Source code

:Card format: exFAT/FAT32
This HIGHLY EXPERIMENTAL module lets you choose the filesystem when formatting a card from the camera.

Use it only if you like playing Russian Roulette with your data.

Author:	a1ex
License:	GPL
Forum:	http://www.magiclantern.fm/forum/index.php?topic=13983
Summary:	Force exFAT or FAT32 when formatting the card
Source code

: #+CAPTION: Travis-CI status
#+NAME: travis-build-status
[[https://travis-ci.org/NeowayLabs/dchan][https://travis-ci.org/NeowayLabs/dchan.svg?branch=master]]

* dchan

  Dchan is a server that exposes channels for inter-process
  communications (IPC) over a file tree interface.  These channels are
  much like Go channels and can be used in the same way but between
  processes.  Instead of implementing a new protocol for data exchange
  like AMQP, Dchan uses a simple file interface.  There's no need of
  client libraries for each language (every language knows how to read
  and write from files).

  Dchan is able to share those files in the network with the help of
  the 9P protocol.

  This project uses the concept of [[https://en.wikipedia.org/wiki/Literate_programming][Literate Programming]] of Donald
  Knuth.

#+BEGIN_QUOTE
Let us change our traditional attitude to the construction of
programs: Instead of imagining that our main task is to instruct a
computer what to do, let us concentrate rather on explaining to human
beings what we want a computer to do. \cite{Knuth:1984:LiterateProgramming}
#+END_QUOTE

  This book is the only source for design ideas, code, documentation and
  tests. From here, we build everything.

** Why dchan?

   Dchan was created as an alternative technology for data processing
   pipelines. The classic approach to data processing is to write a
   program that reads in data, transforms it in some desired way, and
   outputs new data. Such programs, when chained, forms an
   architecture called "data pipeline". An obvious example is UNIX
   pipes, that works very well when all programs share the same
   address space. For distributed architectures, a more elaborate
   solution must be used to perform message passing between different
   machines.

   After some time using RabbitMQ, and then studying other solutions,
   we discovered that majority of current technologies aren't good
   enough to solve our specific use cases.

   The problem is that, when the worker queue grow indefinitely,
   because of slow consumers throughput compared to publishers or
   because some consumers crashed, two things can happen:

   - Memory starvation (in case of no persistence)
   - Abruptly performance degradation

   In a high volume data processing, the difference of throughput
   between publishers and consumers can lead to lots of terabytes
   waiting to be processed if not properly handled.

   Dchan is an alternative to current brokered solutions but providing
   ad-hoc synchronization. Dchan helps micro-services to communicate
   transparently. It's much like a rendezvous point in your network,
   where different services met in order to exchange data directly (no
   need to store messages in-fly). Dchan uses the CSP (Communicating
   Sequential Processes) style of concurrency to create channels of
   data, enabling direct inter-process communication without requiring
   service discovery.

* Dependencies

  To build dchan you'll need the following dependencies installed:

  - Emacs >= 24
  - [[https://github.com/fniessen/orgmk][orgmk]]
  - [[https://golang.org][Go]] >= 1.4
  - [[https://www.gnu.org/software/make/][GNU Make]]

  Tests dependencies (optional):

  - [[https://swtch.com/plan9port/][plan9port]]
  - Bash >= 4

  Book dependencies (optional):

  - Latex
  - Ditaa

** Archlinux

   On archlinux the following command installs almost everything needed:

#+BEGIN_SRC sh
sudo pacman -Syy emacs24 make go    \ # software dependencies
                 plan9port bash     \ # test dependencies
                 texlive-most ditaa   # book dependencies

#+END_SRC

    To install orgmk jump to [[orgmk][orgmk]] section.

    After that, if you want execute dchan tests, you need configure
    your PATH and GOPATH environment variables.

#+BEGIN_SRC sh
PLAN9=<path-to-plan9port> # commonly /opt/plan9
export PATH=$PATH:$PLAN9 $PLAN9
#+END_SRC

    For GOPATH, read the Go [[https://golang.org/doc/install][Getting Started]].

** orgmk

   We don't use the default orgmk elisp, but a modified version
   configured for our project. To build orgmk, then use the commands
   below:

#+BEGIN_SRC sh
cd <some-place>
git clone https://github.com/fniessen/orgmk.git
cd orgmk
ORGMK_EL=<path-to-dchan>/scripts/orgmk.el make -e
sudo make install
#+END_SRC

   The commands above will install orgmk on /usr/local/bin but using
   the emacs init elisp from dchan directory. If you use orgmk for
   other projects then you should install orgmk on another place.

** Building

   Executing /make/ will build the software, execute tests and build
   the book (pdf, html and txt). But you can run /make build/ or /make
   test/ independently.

### TASK TO COMPLETE
Return each line of the material above in which the string "following" appears.

### ANSWER TO THE EXERCISE
  To build dchan you'll need the following dependencies installed:
   On archlinux the following command installs almost everything needed:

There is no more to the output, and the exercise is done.